Friday, January 14, 2011

Como financiar a democracia?


O Presidente da República promulgou, há umas semanas atrás, a nova lei do financiamento dos partidos, apesar de esta, no seu entender, incluir opções (cito) «indubitavelmente questionáveis». A redução das subvenções públicas e dos limites máximos dos gastos nas campanhas eleitorais foram imperativos a ter em conta, quer na concepção, quer na promulgação da lei em causa.
Convém, desde já, clarificar o que está em causa. Este é um debate actual na maioria dos regimes democrático e, a meu ver, deve ser conduzido tendo em vista dois objectivos essenciais: (1) assegurar que todas as forças partidárias disponham dos recursos suficientes para exercerem a sua acção política, uma vez que esta é fundamental para a estruturação da vontade política dos cidadãos e (2) garantir a máxima transparência das fontes de financiamento partidário, de modo a que os partidos desempenhem o seu papel de forma independente e livre de quaisquer constrangimentos ou influências, públicas ou privadas. Isto não é fácil de garantir, nem aqui, nem no resto do mundo. Basta lembrar-nos dos escândalos que nas últimas décadas afectaram a França, Espanha, Itália ou Alemanha.
Aqui, a questão do modelo é essencial. Em Portugal, através da lei aprovada em 2003 privilegiou-se um modelo de financiamento tendencialmente público. Revelando-se bastante oneroso para o Orçamento do Estado, tem sido justificado pelo argumento dos «custos da democracia» - no fundo, a factura que os contribuintes devem suportar com vista a diminuir a possibilidade de ocorrência de situações indesejadas, como corrupção ou clientelismo.
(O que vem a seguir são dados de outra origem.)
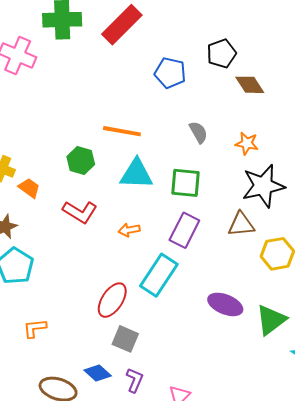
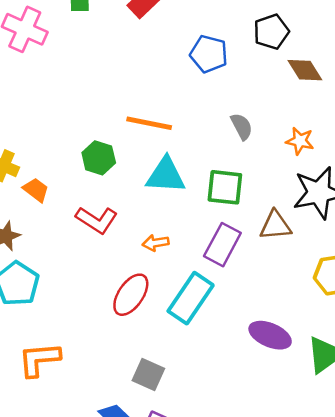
brown triangle: (241, 224) -> (275, 225), moved
red ellipse: (112, 300) -> (131, 295), moved
orange L-shape: (35, 328) -> (39, 359), size x1.5

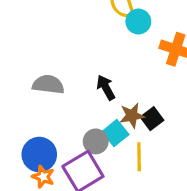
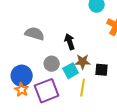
black square: (152, 119) -> (102, 70), moved, turned 32
gray circle: (96, 141) -> (52, 64), moved

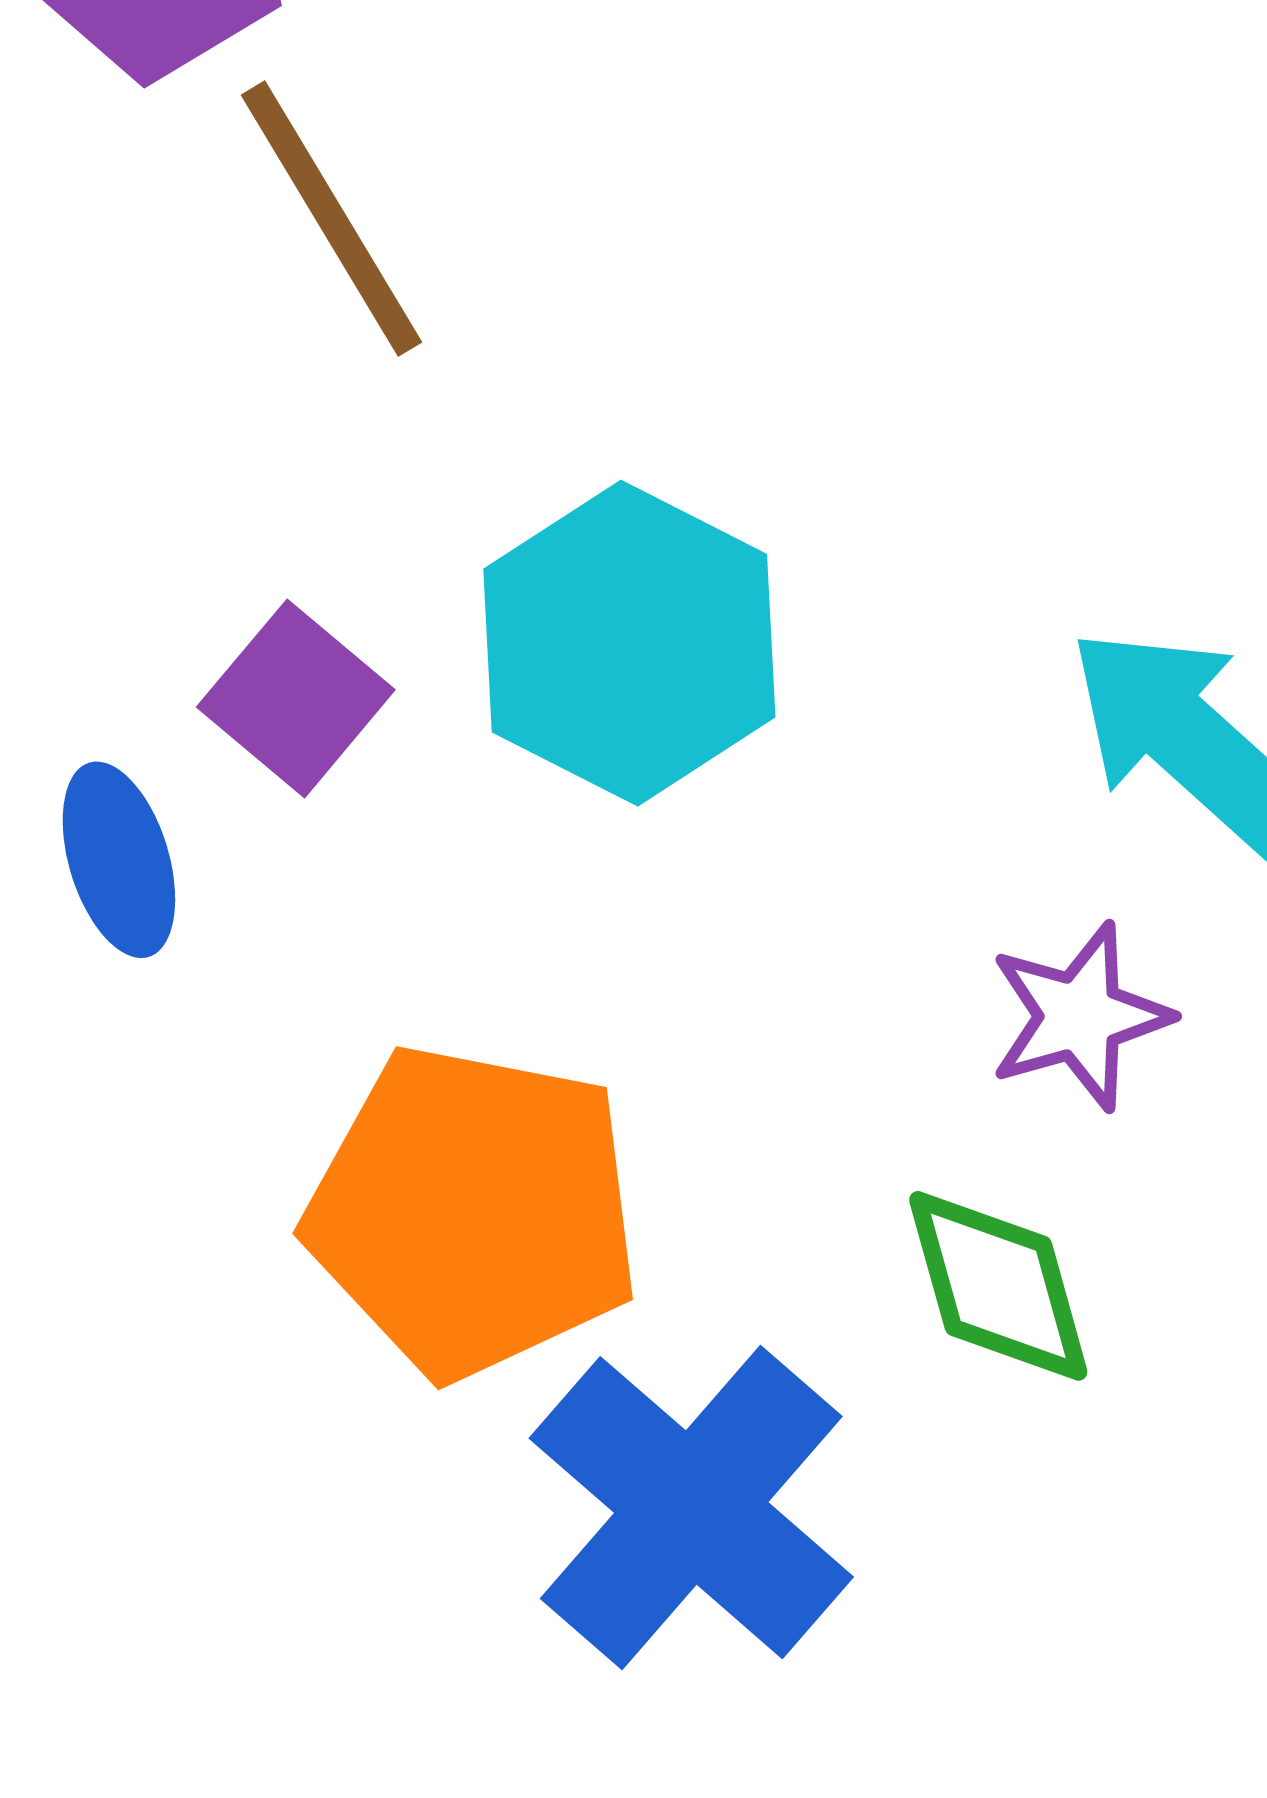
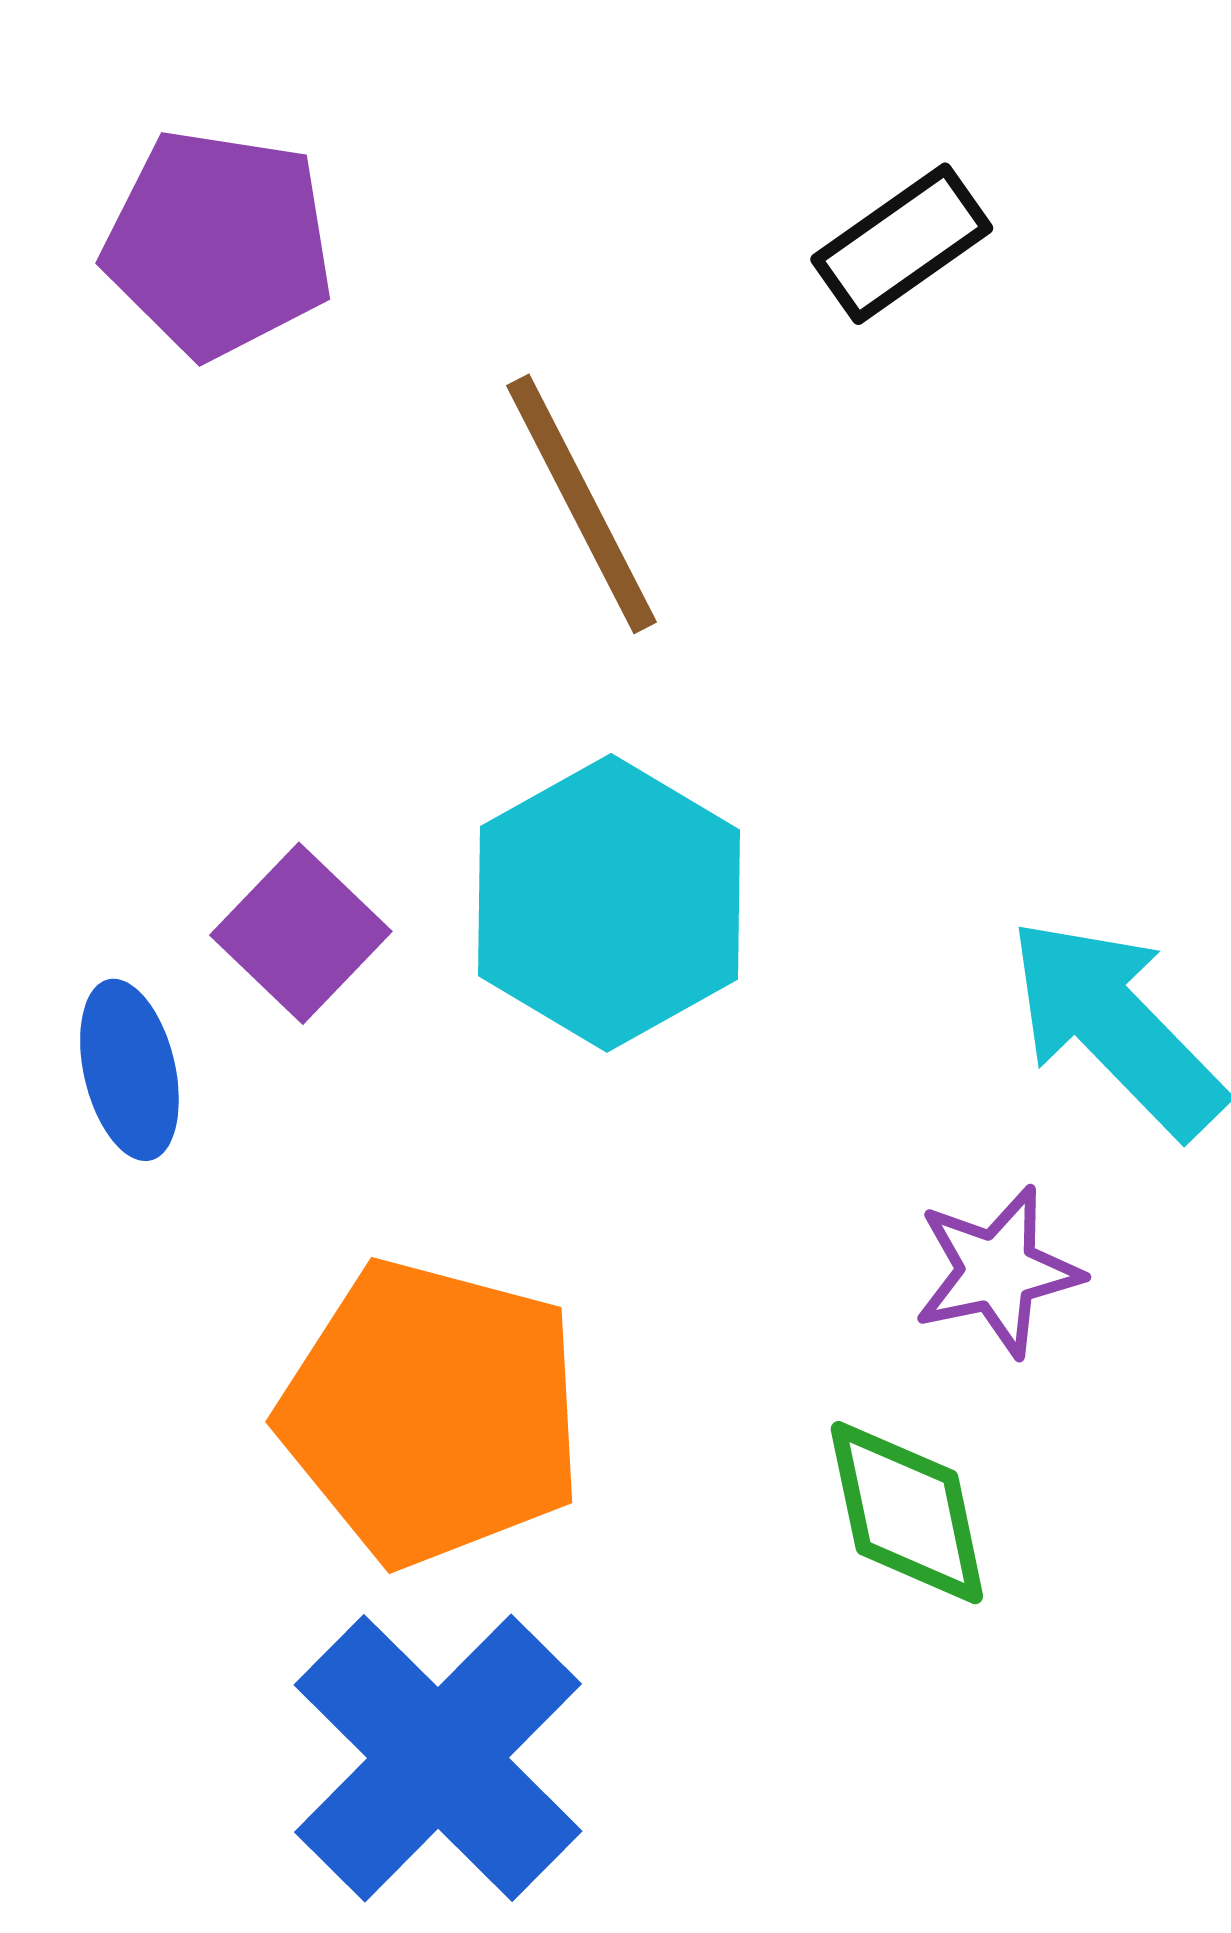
brown line: (332, 219) -> (581, 504), moved
blue cross: (691, 1508) -> (438, 1758), moved

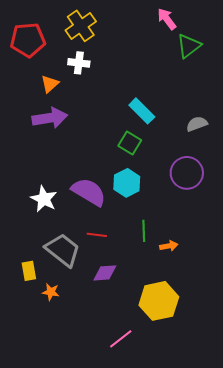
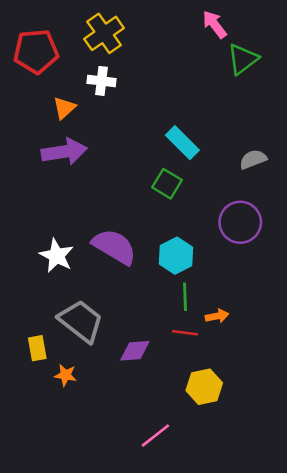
cyan hexagon: (127, 183) -> (176, 256), moved
red line: (97, 235) -> (185, 333), moved
yellow hexagon: (159, 301) -> (204, 387), size x0.7

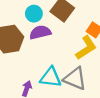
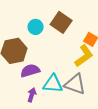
purple semicircle: (40, 32) -> (30, 71), moved

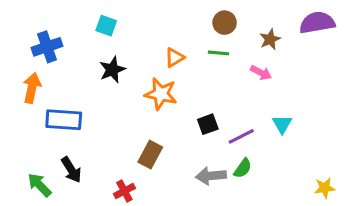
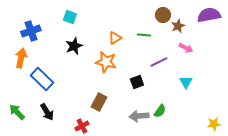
brown circle: (225, 23) -> (163, 15), moved
pink arrow: (261, 73) -> (186, 48), moved
blue rectangle: (64, 120) -> (42, 79), turned 40
purple line: (241, 136) -> (159, 62), moved
green arrow: (39, 185) -> (17, 112), moved

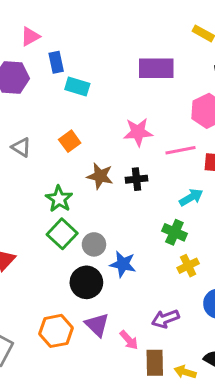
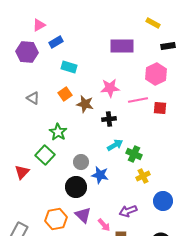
blue rectangle: (56, 62) -> (56, 42), turned 72
cyan rectangle: (77, 87) -> (69, 67), moved
brown star: (100, 176) -> (85, 104), moved
cyan arrow: (191, 197) -> (115, 145), moved
green square: (62, 234) -> (45, 155), moved

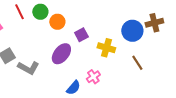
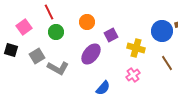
green circle: (40, 12) -> (56, 32), moved
pink cross: (93, 77) -> (133, 75), moved

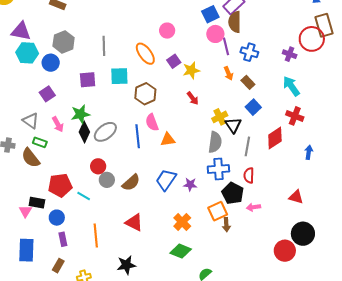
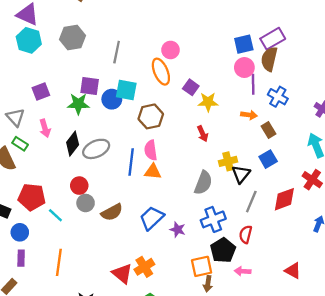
pink circle: (167, 31) -> (171, 50), moved
purple square: (174, 61) -> (191, 87), turned -32
blue circle: (51, 63) -> (112, 99), moved
orange arrow: (228, 73) -> (249, 115), turned -72
green star: (80, 114) -> (78, 104), moved
orange triangle: (168, 140) -> (153, 172), moved
gray semicircle: (215, 142) -> (203, 183), moved
blue cross: (218, 169) -> (213, 219), turned -30
orange cross: (182, 222) -> (144, 267), moved
red triangle: (134, 223) -> (122, 273), moved

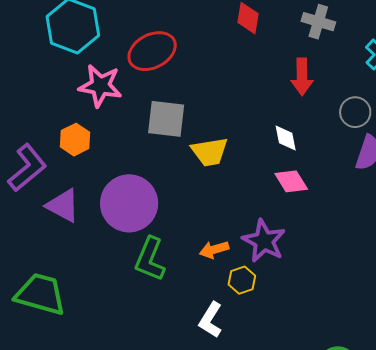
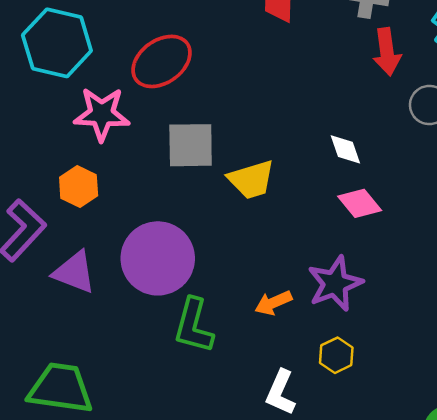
red arrow: (302, 77) -> (387, 52), moved
purple star: (264, 241) -> (335, 284), turned 30
yellow hexagon: (242, 280) -> (336, 355), moved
A presente lei, com as alterações agora em vigor, está longe da perfeição. Procurando, estabelecer limites e controlos rígidos, contém dimensões obscuras que se podem tornar perigosas: a ausência de um conceito claro de “actividade de angariação de fundos”, a possibilidade de contribuições dos candidatos, cujos rendimentos e patrimónios, como é sabido, não se encontram sujeitos à fiscalização ou o aumento das receitas que os partidos podem receber em “dinheiro vivo”.
Sinceramente, gostava que num dia futuro, fosse possível outra solução, assente num outro modelo. Acho que numa sociedade saudável, os cidadãos deveriam poder contribuir com o que desejassem, para o seu partido – assim o fizessem com transparência. Os partidos são, pela sua própria natureza, associações privadas. São grupos de pessoas que partilham as mesmas ideias e que desejam promover as suas causas e o seu modo de ver a sociedade. Transformar os partidos em “instituições públicas” dependentes deste financiamento faz com que percam a sua essência e que o espectro partidário se mantenha imóvel e sem a sempre saudável regeneração. Em suma, máxima liberdade com a máxima responsabilidade e possibilidade de escrutínio.
Enfim, como o possível é diferente do desejável, apenas espero que a transparência impere e os mecanismos de controlo funcionem. Que não continuemos a assistir, como no passado, a acórdãos do Tribunal Constitucional (com 2 ou 3 anos de atraso!) a condenarem as práticas dos partidos. E que não vejamos, continuamente nos telejornais portugueses, indícios que a falta de ética conseguiu novamente contornar a boa vontade das leis.